### REQUEST
Nothing but the pictures gets dropped; retype every entry exactly.

══ MATERIAL SUPPLIED ══

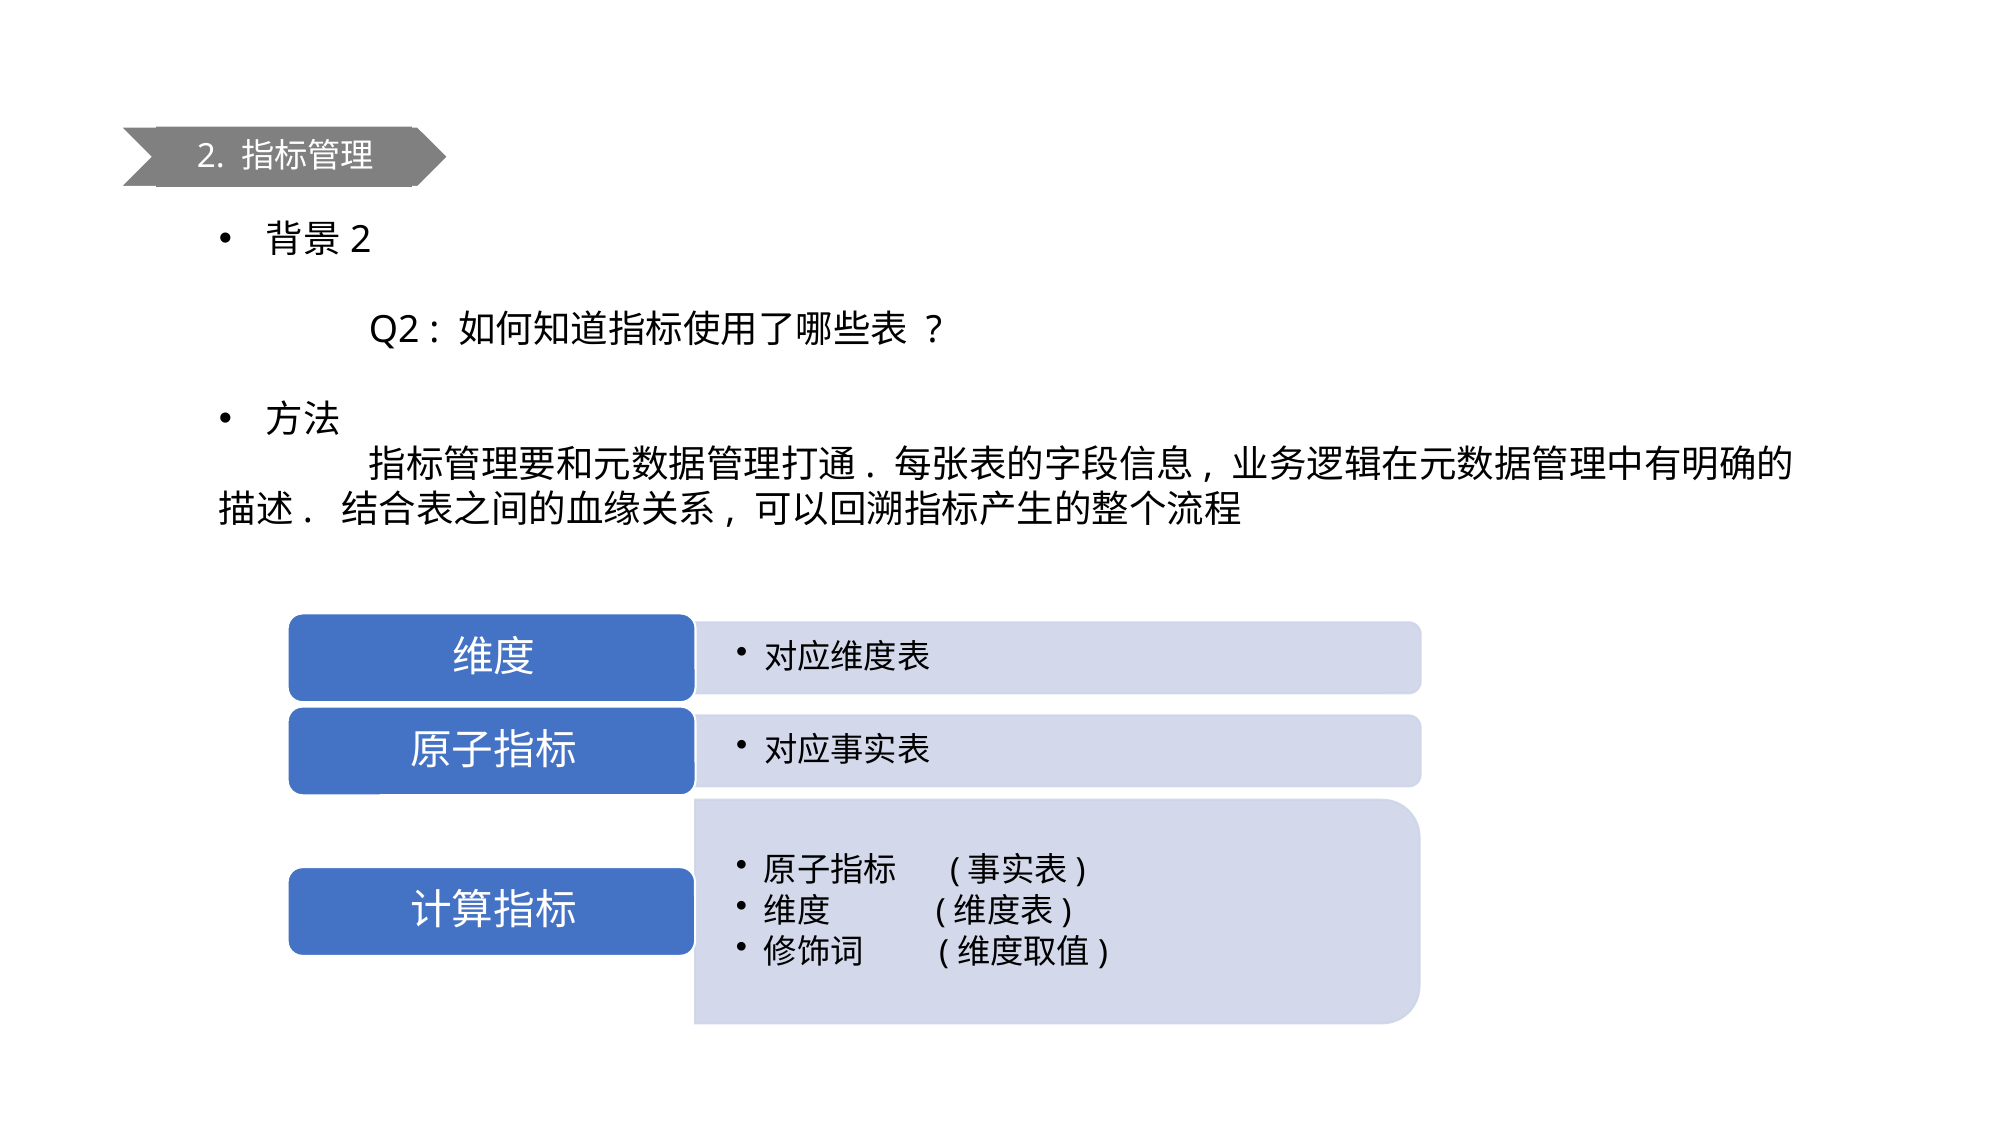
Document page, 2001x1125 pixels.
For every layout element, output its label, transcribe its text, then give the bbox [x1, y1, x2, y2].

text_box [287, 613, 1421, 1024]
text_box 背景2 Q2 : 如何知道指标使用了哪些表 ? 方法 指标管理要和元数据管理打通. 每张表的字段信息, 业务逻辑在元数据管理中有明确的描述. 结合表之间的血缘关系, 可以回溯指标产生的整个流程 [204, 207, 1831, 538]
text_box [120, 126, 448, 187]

═══

### TASK ANSWER
Document page, 2001x1125 pixels.
For every layout element, output its label, transcribe its text, then give the bbox [x1, y1, x2, y2].

text_box [287, 613, 1421, 1024]
text_box 背景2 Q2 : 如何知道指标使用了哪些表 ? 方法 指标管理要和元数据管理打通. 每张表的字段信息, 业务逻辑在元数据管理中有明确的描述. 结合表之间的血缘关系, 可以回溯指标产生的整个流程 [204, 207, 1831, 538]
text_box [120, 126, 448, 187]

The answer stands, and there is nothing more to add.